UTAH EMPLOYMENT NUMBERS ARE BLEAK, but not as bleak as the national numbers.

From February to March, state unemployment increased by 1.1% to 3.6%. This is the second largest monthly increase in the past 45 years. Only in late 2008 was there a larger monthly unemployment increase (1.4%).1 The state’s unemployment rate will jump much higher for April.

In February, the U.S. unemployment rate hit a 50 year low (3.5%). Nationally, unemployment jumped from 4.4% in March to 14.7% in April – the largest increase since 1945 (the year Utah Foundation was formed) and the highest rate seen since the Great Depression.2

However, Utah’s official April unemployment rate isn’t expected to be as high as the national rate. Utah’s number of unemployment filings3 as of May 2 was 6.2% (the third lowest in the nation). This compares to 15.1% nationally.

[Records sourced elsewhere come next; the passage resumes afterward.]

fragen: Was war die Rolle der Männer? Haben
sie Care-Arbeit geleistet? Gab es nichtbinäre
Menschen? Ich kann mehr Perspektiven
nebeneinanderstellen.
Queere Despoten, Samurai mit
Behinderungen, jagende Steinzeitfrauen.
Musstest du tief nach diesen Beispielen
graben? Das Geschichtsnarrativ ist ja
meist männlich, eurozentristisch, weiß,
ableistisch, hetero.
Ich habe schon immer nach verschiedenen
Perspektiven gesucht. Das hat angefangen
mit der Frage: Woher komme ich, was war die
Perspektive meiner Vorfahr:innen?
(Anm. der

Nonetheless, another 9,057 Utahns filed for unemployment as of May 2, which brings the total number of new filings in Utah to nearly 150,000 over the course of seven weeks. There are over 100,000 “continuing” filings, which means that many people that filed for unemployment have already gone back to work.

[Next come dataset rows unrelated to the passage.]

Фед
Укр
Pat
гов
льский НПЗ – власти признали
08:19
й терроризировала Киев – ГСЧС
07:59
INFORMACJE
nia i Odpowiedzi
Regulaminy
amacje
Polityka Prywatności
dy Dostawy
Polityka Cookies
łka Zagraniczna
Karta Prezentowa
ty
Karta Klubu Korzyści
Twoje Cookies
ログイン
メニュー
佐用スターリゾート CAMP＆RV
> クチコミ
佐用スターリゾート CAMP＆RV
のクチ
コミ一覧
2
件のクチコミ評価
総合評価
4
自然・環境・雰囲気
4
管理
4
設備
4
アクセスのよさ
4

Compare this 100,000 to the average number of continuing filings during the Great Recession – about 25,000.


Select Utah on the Tax Foundation’s interactive tool, below.

Utah’s increase in March unemployment comes with a caveats: Utahns not looking for work are not counted in the state unemployment rate. If the same number of Utahns had remained engaged in the labor force from February to March, the state unemployment rate would have increased to 4.0% (instead of 3.6%), which would have marked the highest monthly increase in unemployment ever.4 But even that number will be smashed by the April increase.

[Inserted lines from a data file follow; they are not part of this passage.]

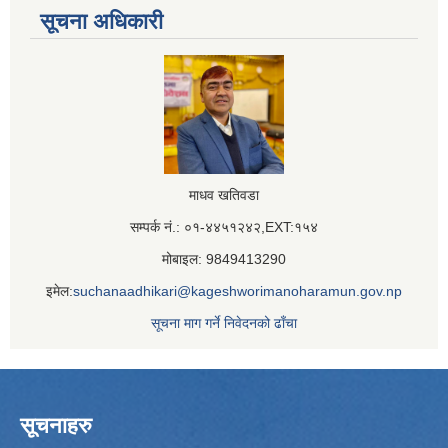
सूचना अधिकारी
माधव खतिवडा
सम्पर्क नं.: ०१-४४५१२४२,EXT:१५४
मोबाइल: 9849413290
इमेल:
suchanaadhikari@kageshworimanoharamun.gov.np
सूचना माग गर्ने निवेदनको ढाँचा
सूचनाहरु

Rural Utah was hit hardest by the initial increase in unemployment. Duchesne, Garfield, San Juan and Uintah counties saw the state’s largest increases.5 The increases in Duchesne and Uintah are largely due to the decrease in those counties’ oil production. We’ll return to you soon with updated county percentages showing whether that trend continued through April.


  1. U.S. Bureau of Labor Statistics, seasonally adjusted state employment numbers.
  2. U.S. Bureau of Labor Statistics, Employment Situation Summary, May 8, 2020, U.S. Bureau of Labor Statistics, seasonally adjusted national employment numbers.
  3. “Unemployment filings” are the percent of the civilian labor force that has applied for or is currently receiving unemployment benefits.
  4. Utah Foundation calculations.
  5. Utah Department of Workforce Services, seasonally adjusted unemployment rates.